Welcome to the second part of our exploration into Causal Impact analysis. In the first part, we provided a quick dive into the theoretical aspects of Causal Impact analysis. Now, let's roll up our sleeves and delve into the practical application of Causal Impact analysis.
We will guide you through a specific dataset, demonstrating how to implement the library and interpret results.
This hands-on approach empowers you not only to use the Causal Impact library effectively but also to draw meaningful conclusions from your analyses.
Imagine launching a wide advertising campaign in the UK to promote a new app feature, aiming to increase installations by reaching a larger audience through bloggers. However, placing part of this audience in a control group, where they don't see the new feature, might create a negative impression.
To address this, a decision is made to roll out the feature for the entire Region B, while Region A serves as the control group without the brand campaign.
Compare the two groups, and find out whether the brand campaign has influenced the growth of installations in the region or not.
Step 1: Packages
First, install the CausalImpact package with pip install
and execute it.
from causal_impact import CausalImpact
Step 2: Dataset Preparation
Load the dataset you want to analyze. Below is an example dataset with installs:
plaintextCopy code| date | y_installs (Test Group) | x_installs (Control Group) |
|------------|--------------------------|----------------------------|
| 2023-01-01 | ... | ... |
| 2023-01-02 | ... | ... |
| ... | ... | ... |
Step 3: Calculations and Graph
date_infer = '2023-01-18' # Date of feature rollout
df.columns = ['y', 'x']
ci = CausalImpact(df, date_infer, n_seasons=7)

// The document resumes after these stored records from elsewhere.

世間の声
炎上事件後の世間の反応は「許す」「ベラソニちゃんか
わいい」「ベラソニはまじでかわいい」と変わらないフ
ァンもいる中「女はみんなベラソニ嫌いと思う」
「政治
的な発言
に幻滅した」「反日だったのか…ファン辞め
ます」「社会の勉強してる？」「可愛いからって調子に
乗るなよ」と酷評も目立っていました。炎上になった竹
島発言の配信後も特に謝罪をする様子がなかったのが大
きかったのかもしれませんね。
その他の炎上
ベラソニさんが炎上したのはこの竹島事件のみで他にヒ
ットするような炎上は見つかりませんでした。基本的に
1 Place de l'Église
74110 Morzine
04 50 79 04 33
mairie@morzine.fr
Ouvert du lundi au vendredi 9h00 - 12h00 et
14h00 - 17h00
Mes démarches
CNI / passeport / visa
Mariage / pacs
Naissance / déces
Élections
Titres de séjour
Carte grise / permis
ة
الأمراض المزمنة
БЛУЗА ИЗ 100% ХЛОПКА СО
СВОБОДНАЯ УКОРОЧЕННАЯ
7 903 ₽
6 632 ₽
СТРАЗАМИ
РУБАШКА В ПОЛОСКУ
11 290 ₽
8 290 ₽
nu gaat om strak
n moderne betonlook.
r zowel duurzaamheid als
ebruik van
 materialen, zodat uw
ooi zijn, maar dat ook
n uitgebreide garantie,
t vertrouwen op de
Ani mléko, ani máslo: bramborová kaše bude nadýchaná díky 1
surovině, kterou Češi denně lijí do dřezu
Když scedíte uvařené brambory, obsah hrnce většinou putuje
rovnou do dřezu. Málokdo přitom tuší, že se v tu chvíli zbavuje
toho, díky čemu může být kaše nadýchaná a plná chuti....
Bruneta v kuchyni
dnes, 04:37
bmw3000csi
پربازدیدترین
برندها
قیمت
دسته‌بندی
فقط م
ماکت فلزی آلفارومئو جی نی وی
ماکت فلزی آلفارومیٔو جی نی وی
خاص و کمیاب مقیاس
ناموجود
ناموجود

result = ci.run(max_iter=1000, return_df=True)
ci.plot()
Step 4: Reading Graph Results
Causal Impact produces several outputs, but two are especially useful: the graphs above and a summary of impact.
Plots:
Observation vs Predictions:
Difference and Cumulative Impact:
Relative Uplift Calculation:
index_infer = np.where(np.array(df.index)==date_infer)[0][0]
post_infer_result = result[result.index>=index_infer]
rel_diff = post_infer_result.pred_diff/ post_infer_result.pred
print ('Relative uplift is {}%'.format(np.round(rel_diff.mean()*100, 1)))
This calculation helps represent the relative uplift, providing valuable insights into the effectiveness of the advertising campaign.
By comparing the test and control groups, we gained insights into whether the brand campaign influenced the growth of installations in the region.
The visualizations, especially the Observation vs Predictions and Difference and Cumulative Impact plots offer an understanding of the intervention's effects.
Armed with this hands-on experience, you are now equipped to leverage Causal Impact analysis in real-world scenarios, making informed decisions based on statistical significance and relative uplift. Cheers to unraveling insights and driving data-driven strategies!